Brief
Tally the lines in the material below that contain the word "this". Reply with the number alone.

Start of Extracted information

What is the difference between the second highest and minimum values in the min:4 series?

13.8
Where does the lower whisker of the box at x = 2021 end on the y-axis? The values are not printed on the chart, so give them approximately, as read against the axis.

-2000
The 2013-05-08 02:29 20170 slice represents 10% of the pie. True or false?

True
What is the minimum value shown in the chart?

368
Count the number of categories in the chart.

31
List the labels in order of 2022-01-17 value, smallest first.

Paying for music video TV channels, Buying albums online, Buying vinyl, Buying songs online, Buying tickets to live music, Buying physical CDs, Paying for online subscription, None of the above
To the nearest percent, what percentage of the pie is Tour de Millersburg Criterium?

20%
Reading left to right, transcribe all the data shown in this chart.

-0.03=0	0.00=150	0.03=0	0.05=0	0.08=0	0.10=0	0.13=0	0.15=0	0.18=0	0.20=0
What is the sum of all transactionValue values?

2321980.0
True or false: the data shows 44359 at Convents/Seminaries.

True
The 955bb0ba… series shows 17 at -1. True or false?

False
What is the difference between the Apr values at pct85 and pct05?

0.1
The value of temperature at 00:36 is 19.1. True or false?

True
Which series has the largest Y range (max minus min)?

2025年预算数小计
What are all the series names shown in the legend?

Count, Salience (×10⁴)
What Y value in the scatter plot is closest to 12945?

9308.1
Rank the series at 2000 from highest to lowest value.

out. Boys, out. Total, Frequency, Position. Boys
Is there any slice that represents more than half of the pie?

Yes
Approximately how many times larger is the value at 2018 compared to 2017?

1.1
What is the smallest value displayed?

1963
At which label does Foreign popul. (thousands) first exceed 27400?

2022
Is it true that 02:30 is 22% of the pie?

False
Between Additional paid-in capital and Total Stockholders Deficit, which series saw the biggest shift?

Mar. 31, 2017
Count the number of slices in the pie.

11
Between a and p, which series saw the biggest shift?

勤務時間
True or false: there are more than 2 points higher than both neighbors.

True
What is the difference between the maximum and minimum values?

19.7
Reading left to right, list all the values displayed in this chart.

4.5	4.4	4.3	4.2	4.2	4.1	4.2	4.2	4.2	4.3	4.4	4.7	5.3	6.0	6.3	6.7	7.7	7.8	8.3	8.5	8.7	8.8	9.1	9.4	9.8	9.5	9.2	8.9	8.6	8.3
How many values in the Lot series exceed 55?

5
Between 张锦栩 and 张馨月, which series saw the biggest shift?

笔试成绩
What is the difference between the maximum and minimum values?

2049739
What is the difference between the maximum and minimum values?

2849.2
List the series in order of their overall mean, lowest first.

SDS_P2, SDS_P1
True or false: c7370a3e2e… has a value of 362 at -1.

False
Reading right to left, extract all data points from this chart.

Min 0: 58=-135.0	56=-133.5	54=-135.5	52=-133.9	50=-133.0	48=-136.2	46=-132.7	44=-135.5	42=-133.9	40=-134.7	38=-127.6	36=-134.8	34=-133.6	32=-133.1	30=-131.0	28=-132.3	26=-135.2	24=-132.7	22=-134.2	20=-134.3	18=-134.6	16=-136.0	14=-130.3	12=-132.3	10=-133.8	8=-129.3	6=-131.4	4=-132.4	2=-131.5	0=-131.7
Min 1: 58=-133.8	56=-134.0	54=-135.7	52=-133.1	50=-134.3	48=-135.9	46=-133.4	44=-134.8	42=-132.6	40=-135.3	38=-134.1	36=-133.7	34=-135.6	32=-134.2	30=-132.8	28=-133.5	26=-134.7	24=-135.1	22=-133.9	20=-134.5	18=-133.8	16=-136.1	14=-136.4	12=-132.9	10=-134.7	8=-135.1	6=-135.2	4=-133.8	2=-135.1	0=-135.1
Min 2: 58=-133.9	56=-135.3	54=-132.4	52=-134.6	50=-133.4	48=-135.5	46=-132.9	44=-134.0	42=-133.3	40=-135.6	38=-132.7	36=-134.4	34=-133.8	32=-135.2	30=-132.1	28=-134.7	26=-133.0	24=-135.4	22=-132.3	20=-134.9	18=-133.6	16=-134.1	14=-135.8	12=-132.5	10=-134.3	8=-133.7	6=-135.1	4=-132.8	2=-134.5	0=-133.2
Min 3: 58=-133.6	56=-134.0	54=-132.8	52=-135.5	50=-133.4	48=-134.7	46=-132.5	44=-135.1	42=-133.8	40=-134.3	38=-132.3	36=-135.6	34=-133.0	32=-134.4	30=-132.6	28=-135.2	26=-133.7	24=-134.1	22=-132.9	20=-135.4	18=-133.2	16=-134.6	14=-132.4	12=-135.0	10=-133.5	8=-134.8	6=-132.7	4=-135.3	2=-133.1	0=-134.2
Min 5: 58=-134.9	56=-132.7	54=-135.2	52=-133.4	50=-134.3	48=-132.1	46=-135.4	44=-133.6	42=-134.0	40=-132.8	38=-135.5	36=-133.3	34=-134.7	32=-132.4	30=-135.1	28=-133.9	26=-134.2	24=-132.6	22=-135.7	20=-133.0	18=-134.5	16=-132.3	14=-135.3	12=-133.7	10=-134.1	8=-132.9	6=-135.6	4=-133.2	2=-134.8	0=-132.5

End of Extracted information

Expected answer
3